Crispell’s “Song,” composed in the 1990s, addresses “the distance between two people.” The performance carries a sense of suspended yearning—notes placed with care, intervals stretching like unspoken words across space. The title track, “Memento,” is a miniature for solo piano, perfectly phrased and intimate. It reflects closeness rather than distance, referencing people Crispell feels connected to around the world and those she has lost in recent years. The piece becomes a vessel for remembrance—neither nostalgic nor sentimental, but clear-eyed and tender.

“The Beach at Newquay” evokes Crispell’s first visit to Cornwall while touring with saxophonist Raymond MacDonald. Standing on the shore at night, she encountered sea and stars in a moment she describes simply as magical. Jormin’s high arco bass suggests distant seagull cries, while the piano captures the vast hush of tide and sky. The music shimmers with nocturnal wonder, a memory rendered in sound.

“The Dark Light,” as Jormin explains, only hints at a larger composition he had brought to the session; the full piece was never performed. Its paradoxical title refers to counterpoint and emotional simultaneity—the coexistence of joy and sorrow. In Swedish there is a word for this intermingling of feelings: vemod, a wistful melancholy suffused with warmth. The music embodies that word without translating it. Layers intertwine, tones glow faintly, and something unnamed opens behind the contradiction—a silent song, a frozen sunbeam, a whispering storm.

The album closes with Crispell’s “Dragonfly,” written in memory of bassist Gary Peacock, with whom she recorded luminous trio sessions including Nothing ever was, anyway and Amaryllis, as well as the duo album Azure. In the month before Peacock’s death, Crispell visited him often; they would sit outside on his porch in early fall, dragonflies darting through the warm air, a chipmunk appearing for food.
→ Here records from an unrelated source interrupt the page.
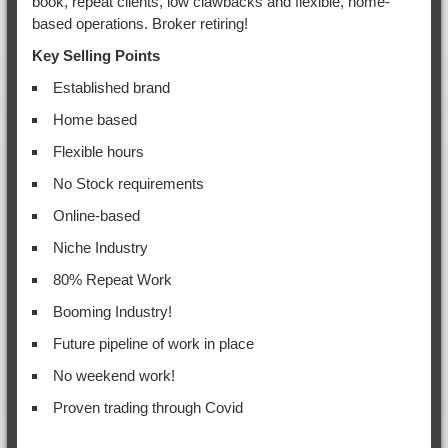
book, repeat clients, low clawbacks and flexible, home-
based operations. Broker retiring!
Key Selling Points
Established brand
Home based
Flexible hours
No Stock requirements
Online-based
Niche Industry
80% Repeat Work
Booming Industry!
Future pipeline of work in place
No weekend work!
Proven trading through Covid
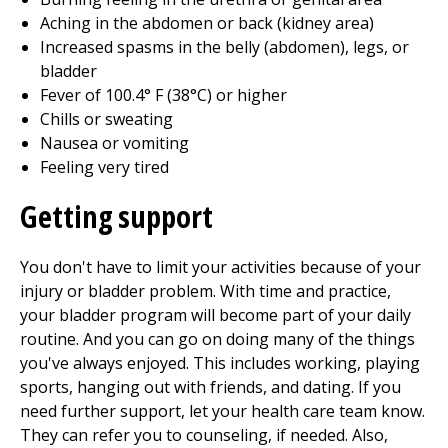
Aching in the abdomen or back (kidney area)
Increased spasms in the belly (abdomen), legs, or
bladder
Fever of
100.4
° F (
38
°C) or higher
Chills or sweating
Nausea or vomiting
Feeling very tired
Getting support
You don't have to limit your activities because of your
injury or bladder problem. With time and practice,
your bladder program will become part of your daily
routine. And you can go on doing many of the things
you've always enjoyed. This includes working, playing
sports, hanging out with friends, and dating. If you
need further support, let your health care team know.
They can refer you to counseling, if needed. Also,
The piece carries that pastoral stillness. Its melody feels grounded and affectionate, a farewell shaped not by grief alone but by gratitude.

Crispell has been an ECM Records artist since 1997, debuting with her striking interpretation of Annette Peacock’s music on Nothing ever was, anyway. Her ECM catalogue spans solo work such as Vignettes, duets including One Dark Night I Left My Silent House with clarinettist David Rothenberg, and trio recordings of remarkable cohesion. More recently she has been featured in the trio of Joe Lovano on Trio Tapestry, Garden of Expression and Our Daily Bread. In 2025 she was honoured as a National Endowment for the Arts Jazz Master, a recognition of her singular voice in contemporary improvisation.

Jormin first appeared on ECM alongside Don Cherry on Dona Nostra (recorded 1993) and has since collaborated widely, including long-standing membership in the Bobo Stenson Trio. His projects range from the Nordic supergroup Arcanum to albums as a leader such as In Winds, In Light and 2023’s Pasado en claro. The first contemporary improviser elected to the Royal Swedish Academy of Music, Jormin has also taught at the University of Gothenburg and Helsinki’s Sibelius Academy, shaping generations of musicians with the same sensitivity he brings to performance.

In Memento, Crispell and Jormin distill decades of experience into music that breathes with patience and emotional clarity. The album does not demand attention; it invites it. Its themes—memory, absence, connection—are universal, yet expressed with the specificity of two artists listening deeply to one another. Space is not emptiness here but presence; silence is not void but possibility. The music moves as remembrance moves—circling, returning, illuminating from different angles. And in that movement, as Crispell’s words suggest, it takes the listener precisely where they need to go.